### Task goal:
Could you please reproduce every record below exactly, leaving out the pictures?

----

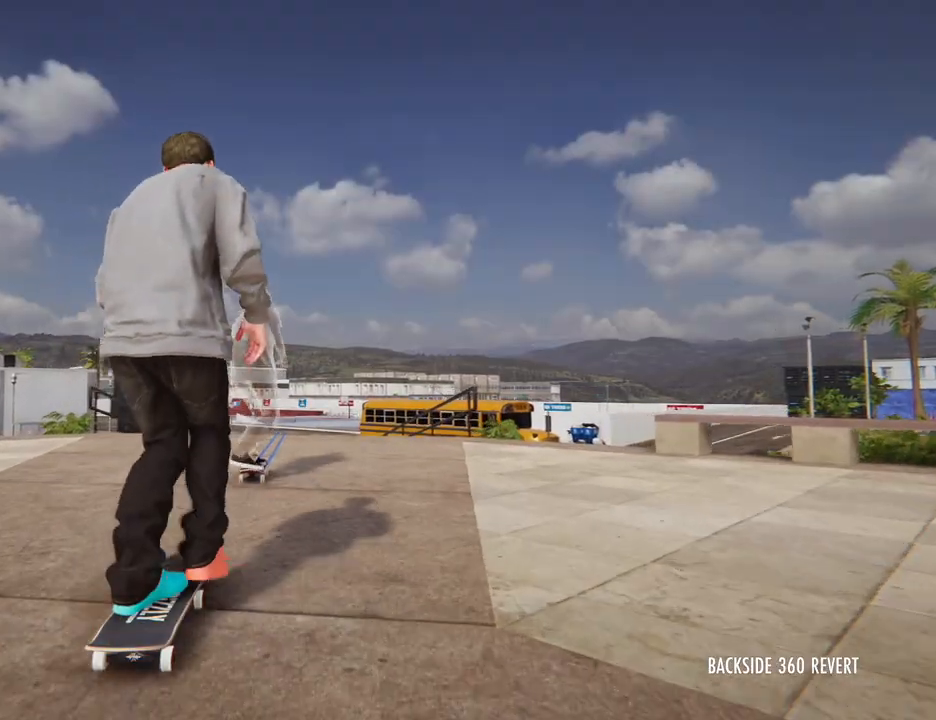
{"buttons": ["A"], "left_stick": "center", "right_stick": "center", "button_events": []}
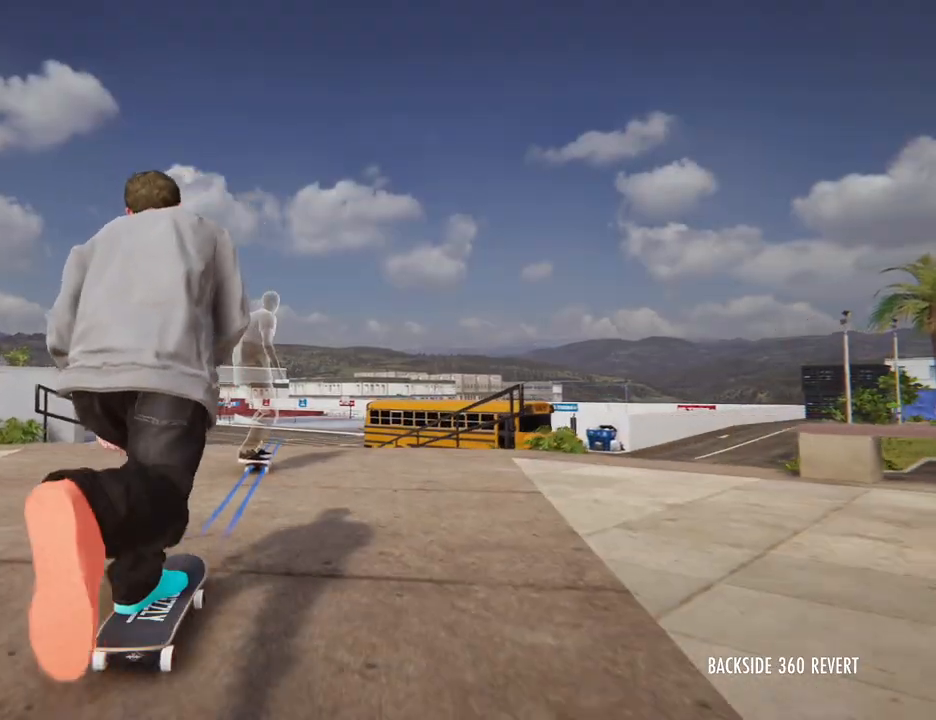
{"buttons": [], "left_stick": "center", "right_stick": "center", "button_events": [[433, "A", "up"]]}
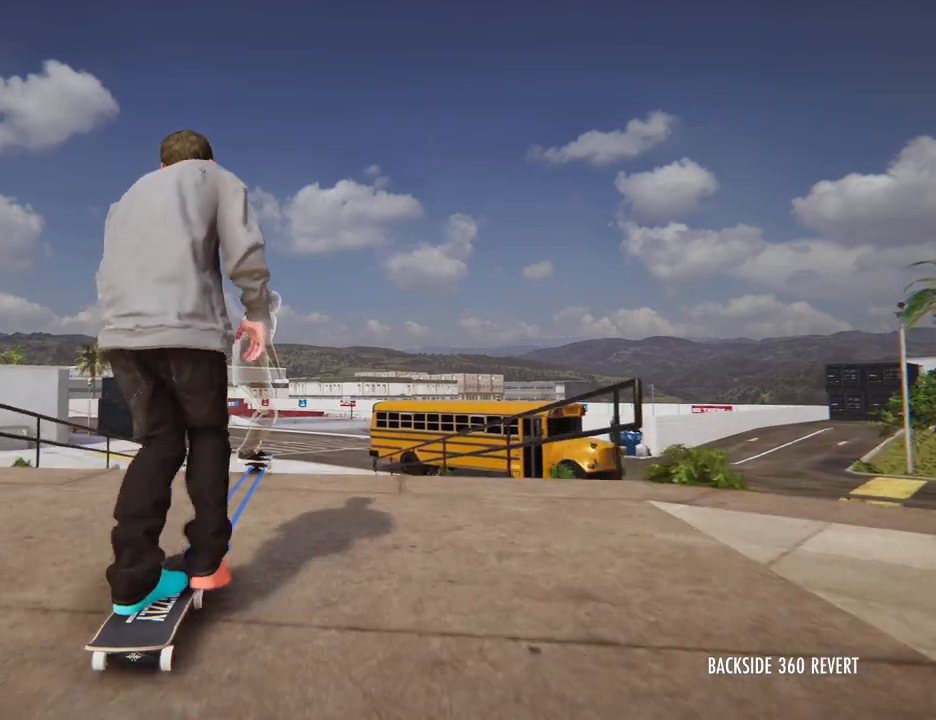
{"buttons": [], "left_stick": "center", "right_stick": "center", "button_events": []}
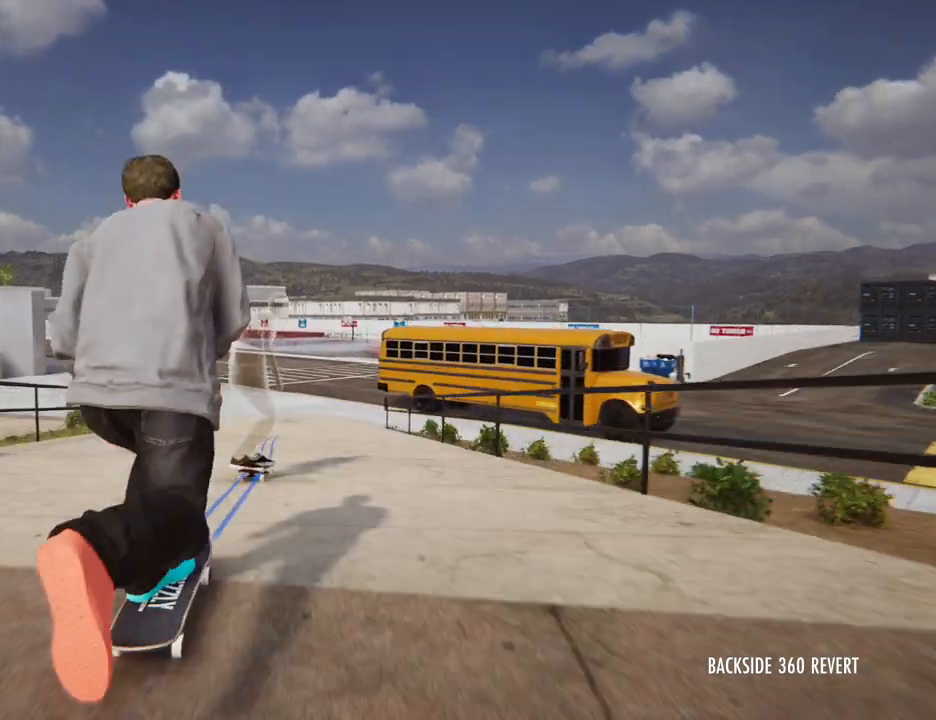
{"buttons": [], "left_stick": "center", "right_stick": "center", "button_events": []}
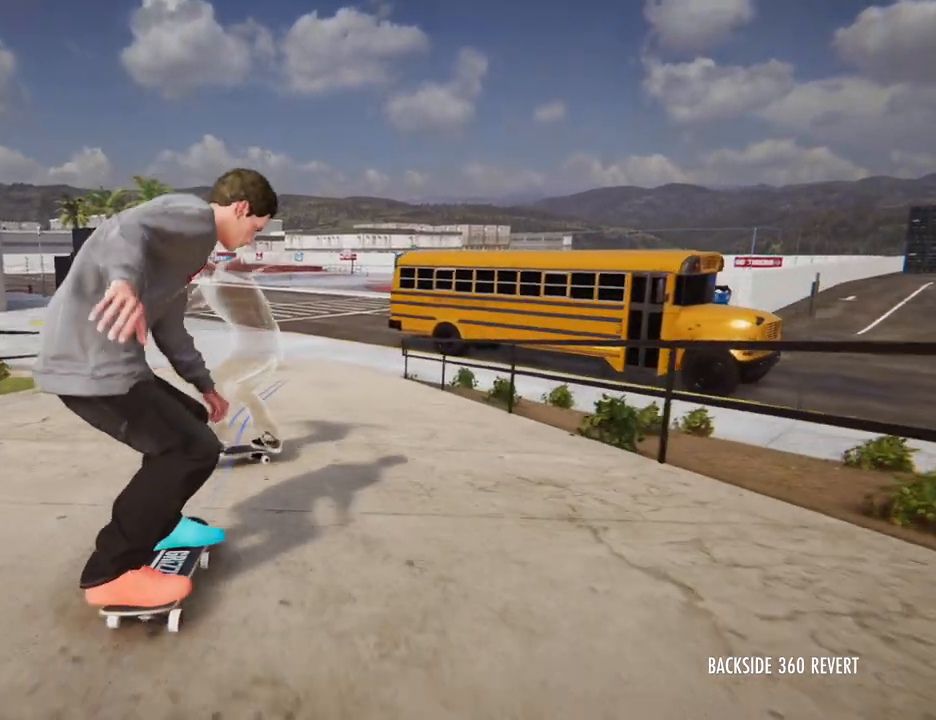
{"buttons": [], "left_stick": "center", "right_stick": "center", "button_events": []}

----

### Response:
{"buttons": ["A"], "left_stick": "center", "right_stick": "center", "button_events": []}
{"buttons": [], "left_stick": "center", "right_stick": "center", "button_events": [[433, "A", "up"]]}
{"buttons": [], "left_stick": "center", "right_stick": "center", "button_events": []}
{"buttons": [], "left_stick": "center", "right_stick": "center", "button_events": []}
{"buttons": [], "left_stick": "center", "right_stick": "center", "button_events": []}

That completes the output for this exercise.